_Material to process_.
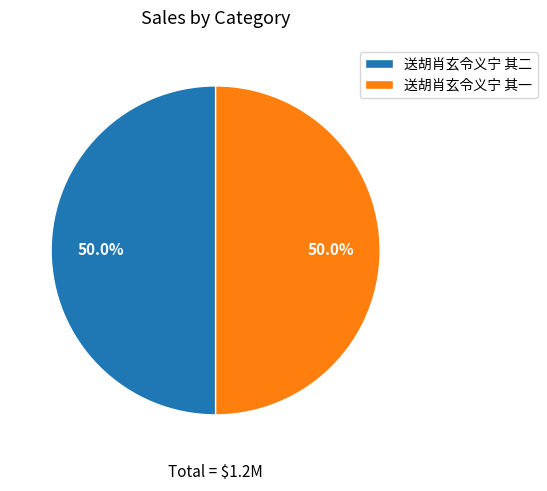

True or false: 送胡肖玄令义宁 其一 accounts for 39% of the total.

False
* * *
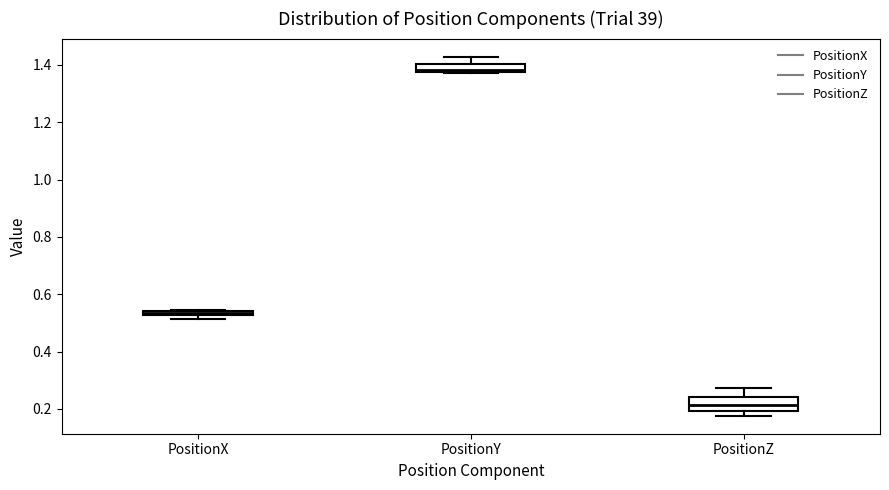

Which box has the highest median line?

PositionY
* * *
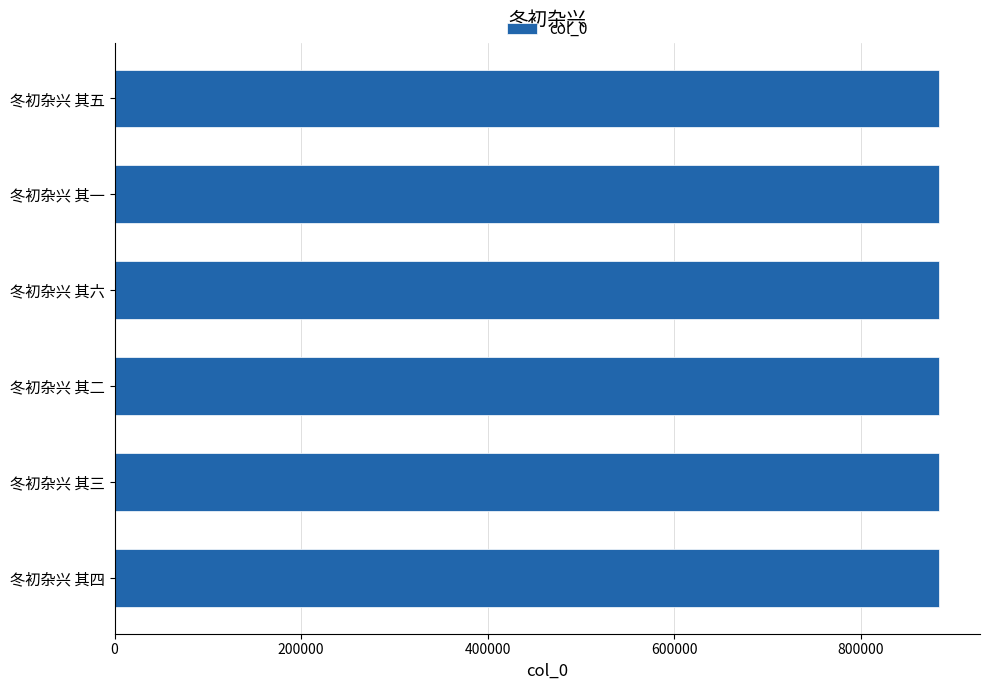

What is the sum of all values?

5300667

_Exercise goal_.
Return each line of the entries above that contains the string "True". The match is case-sensitive.

_Solution_.
True or false: 送胡肖玄令义宁 其一 accounts for 39% of the total.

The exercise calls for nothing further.